[What the task requires]
Filter the entries, keeping every line with the string "lines".

━━━ Data shown

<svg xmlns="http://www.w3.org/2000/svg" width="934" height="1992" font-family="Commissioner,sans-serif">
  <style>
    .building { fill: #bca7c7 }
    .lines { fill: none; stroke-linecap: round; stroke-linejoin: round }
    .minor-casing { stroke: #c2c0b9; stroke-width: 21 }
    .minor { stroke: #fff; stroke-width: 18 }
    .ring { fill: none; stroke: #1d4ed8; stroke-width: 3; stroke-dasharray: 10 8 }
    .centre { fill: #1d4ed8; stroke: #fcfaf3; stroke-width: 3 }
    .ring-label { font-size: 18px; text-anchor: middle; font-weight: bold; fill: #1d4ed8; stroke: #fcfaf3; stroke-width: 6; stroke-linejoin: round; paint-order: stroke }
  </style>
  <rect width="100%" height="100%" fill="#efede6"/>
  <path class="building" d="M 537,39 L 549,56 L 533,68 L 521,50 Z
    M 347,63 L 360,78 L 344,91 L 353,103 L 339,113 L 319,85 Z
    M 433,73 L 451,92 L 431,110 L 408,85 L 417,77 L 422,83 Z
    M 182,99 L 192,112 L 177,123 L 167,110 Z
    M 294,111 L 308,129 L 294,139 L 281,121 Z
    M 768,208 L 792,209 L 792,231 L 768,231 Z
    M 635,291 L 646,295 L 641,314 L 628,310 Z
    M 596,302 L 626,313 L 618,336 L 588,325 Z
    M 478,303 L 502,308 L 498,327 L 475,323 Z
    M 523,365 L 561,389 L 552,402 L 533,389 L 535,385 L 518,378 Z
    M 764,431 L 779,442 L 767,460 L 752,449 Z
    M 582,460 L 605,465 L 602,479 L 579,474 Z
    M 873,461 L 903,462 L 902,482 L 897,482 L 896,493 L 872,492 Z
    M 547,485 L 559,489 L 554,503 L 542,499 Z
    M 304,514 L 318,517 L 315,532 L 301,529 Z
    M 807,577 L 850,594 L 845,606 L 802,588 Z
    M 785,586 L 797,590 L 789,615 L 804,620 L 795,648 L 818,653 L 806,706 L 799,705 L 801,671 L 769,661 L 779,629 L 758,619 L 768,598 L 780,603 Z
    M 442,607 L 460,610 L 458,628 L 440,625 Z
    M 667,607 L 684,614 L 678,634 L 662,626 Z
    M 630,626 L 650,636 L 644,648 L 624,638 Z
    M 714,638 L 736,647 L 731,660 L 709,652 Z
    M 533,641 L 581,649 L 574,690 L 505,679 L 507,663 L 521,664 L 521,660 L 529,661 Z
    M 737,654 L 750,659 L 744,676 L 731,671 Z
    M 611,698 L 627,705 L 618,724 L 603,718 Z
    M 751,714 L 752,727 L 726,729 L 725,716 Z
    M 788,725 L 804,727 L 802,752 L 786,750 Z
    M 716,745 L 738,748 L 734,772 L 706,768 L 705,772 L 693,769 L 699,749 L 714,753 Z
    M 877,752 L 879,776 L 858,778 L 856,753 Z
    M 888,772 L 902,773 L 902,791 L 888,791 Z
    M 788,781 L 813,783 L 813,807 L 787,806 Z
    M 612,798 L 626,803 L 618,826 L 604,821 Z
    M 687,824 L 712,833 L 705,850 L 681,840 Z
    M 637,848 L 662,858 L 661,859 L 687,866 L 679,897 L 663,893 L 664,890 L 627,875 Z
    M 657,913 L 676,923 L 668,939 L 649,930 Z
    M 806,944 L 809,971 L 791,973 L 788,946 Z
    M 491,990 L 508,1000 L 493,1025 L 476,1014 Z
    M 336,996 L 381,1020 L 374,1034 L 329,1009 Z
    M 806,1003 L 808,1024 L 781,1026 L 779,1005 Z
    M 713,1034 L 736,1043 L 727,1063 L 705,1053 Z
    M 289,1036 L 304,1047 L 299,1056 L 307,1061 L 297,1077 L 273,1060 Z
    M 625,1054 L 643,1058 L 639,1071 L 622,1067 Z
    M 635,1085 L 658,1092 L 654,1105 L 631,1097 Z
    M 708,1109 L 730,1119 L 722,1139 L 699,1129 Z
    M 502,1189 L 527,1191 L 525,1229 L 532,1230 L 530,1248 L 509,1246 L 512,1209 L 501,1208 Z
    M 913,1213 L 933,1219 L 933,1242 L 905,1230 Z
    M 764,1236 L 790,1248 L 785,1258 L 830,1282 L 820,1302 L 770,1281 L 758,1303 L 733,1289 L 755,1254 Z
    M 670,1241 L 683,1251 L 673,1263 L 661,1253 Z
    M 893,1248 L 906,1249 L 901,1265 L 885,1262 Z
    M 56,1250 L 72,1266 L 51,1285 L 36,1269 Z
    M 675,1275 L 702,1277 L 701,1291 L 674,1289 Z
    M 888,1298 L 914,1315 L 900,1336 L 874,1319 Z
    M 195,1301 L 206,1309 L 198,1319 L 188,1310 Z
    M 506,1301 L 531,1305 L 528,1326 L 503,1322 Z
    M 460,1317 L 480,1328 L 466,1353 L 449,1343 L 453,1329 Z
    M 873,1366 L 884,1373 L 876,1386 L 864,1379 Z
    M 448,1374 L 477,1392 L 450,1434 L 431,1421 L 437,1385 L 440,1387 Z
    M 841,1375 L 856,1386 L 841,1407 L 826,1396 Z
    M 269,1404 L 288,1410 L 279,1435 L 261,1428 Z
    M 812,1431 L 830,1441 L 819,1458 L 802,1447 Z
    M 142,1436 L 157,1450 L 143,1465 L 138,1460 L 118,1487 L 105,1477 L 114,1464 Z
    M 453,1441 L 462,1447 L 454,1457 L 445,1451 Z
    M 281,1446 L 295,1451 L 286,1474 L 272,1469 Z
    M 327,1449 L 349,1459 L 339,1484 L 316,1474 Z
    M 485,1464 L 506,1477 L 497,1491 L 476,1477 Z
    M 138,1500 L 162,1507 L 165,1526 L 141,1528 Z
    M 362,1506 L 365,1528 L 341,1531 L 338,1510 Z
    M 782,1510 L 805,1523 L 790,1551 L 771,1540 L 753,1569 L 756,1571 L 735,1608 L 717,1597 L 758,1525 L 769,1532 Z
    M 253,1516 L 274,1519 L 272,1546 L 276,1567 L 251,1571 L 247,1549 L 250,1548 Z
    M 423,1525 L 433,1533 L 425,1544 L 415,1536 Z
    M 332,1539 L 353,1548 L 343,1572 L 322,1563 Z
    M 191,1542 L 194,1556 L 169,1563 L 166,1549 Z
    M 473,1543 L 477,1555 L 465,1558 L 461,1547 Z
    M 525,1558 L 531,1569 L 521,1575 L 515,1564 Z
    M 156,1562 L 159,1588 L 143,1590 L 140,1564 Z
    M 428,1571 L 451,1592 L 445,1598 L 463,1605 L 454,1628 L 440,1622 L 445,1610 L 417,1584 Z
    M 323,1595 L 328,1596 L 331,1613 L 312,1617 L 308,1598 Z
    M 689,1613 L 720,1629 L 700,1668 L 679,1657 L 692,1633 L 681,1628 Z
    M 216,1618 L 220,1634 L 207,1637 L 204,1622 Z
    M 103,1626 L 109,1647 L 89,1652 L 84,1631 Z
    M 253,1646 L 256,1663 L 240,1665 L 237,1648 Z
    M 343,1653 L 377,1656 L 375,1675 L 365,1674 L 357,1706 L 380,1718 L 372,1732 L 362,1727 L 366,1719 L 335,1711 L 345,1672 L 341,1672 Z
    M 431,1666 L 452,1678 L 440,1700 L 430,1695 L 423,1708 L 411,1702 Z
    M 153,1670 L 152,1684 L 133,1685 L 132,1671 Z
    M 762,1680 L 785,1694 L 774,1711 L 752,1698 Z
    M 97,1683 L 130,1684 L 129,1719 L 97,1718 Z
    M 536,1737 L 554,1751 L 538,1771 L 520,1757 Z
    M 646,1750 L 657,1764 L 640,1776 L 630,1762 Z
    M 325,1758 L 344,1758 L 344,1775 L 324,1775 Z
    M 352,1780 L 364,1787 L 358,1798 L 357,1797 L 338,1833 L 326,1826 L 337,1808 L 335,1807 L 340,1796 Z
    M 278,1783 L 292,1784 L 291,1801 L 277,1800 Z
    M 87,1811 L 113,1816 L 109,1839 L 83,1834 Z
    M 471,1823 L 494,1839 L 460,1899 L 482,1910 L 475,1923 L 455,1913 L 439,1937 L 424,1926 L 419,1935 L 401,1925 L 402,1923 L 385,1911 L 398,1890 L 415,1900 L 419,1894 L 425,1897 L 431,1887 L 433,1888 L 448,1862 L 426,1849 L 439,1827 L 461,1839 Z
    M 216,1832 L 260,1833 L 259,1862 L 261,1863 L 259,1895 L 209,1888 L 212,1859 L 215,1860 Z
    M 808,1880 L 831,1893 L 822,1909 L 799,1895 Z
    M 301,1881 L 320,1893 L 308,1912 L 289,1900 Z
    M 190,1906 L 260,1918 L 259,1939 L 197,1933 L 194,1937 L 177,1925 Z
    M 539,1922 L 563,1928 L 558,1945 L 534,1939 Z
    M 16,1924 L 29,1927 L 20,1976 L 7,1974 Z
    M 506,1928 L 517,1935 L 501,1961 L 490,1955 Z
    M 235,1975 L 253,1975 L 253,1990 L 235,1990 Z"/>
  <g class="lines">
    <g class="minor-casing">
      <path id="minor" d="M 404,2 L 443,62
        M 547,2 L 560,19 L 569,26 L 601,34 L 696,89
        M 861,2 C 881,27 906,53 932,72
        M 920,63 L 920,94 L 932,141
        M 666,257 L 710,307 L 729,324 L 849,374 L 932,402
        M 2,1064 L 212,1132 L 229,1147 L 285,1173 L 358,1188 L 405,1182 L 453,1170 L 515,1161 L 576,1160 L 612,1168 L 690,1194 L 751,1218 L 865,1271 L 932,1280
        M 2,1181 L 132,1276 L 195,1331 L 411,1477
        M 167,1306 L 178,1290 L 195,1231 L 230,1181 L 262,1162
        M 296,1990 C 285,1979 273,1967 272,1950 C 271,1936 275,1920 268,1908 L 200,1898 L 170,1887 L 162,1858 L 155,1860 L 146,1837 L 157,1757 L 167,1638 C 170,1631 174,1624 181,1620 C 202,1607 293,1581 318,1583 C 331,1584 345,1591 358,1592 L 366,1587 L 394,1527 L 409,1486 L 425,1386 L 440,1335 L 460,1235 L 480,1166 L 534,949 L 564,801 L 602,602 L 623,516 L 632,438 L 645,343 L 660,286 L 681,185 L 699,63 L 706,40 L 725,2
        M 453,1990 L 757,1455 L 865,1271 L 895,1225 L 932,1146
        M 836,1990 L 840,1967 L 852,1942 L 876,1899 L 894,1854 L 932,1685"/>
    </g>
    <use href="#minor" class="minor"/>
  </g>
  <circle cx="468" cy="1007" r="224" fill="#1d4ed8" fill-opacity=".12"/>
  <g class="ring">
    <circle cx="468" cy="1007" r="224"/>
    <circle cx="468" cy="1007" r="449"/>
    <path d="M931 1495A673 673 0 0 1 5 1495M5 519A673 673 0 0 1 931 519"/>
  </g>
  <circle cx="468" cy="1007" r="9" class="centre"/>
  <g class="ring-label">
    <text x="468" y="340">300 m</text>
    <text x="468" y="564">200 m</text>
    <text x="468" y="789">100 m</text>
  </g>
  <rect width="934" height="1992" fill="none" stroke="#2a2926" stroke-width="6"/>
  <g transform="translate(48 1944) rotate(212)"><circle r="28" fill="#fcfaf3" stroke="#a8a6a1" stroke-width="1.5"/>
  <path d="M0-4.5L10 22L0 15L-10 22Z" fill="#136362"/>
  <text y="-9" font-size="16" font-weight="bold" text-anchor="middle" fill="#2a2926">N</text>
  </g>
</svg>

━━━━━━

[Written reply]
    .lines { fill: none; stroke-linecap: round; stroke-linejoin: round }
  <g class="lines">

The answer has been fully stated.